Can the same be said for the crew?

I fly the 777. Let me say that again - I fly the 777. It doesn't fly me.

On approach when the flaps are out of 'UP' my hands are on the thrust levers. They only leave there to make MCP changes. As most pilots would know, many times you have to override the T'Ls (eg in gusty conditions - although bugging up can fix that) to ensure they provide the commanded speed. More often for a decaying speed than for an increasing speed.

The 'issues' of automatics are not issues for anyone who does the job they have been employed to do - fly the jet. Yes they can catch you out by commanding an undesired outcome - which is really due to lack of knowledge or understanding of the system, not because the automatics did something they weren't designed to do.

On approach a pilot is controlling configuration, attitude and speed to provide or ensure the correct flightpath. And among a million other things that means guarding and watching the thrust levers and commanded thrust. If the thrust and speed isn't being controlled then a pilot isn't flying the jet. The jet is flying them. The 'trap' of FLCH (and yes it is, although one must question why it was even being used at that stage of the approach) should not happen to somebody who is doing their job of flying the jet - ie ensuring the T/Ls are giving the correct thrust setting for the desired speed.

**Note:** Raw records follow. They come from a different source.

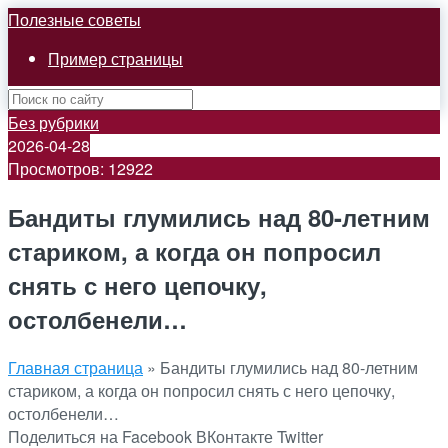
Полезные советы
Пример страницы
Без рубрики
2026-04-28
Просмотров: 12922
Бандиты глумились над 80-летним
стариком, а когда он попросил
снять с него цепочку,
остолбенели…
Главная страница
»
Бандиты глумились над 80-летним
стариком, а когда он попросил снять с него цепочку,
остолбенели…
Поделиться на Facebook
ВКонтакте
Twitter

If a pilot can't fly a close to 3 degree approach in CAVOK conditions with light winds without a G/S then they shouldn't be flying a jet. That doesn't mean hand-flying (although they should be able to do it) but simply using the automatics to do it. There are enough ways to utilise the FMC to provide vertical path guidance that even a pilot with a poor external judgement of flightpath can use the system to show them where they are.

And, more importantly, if a pilot can't recognise and acknowledge that on a particular occasion due to whatever reasons (ATC, late configuring etc) they aren't on the correct profile and need to give it away for another try (it's happened to everyone) then they shouldn't be flying a jet.

So, if what has been reported so far is accurate, were these guys doing what they have been paid to do - fly the jet?

Last edited by ramius315; 10th Jul 2013 at 23:32.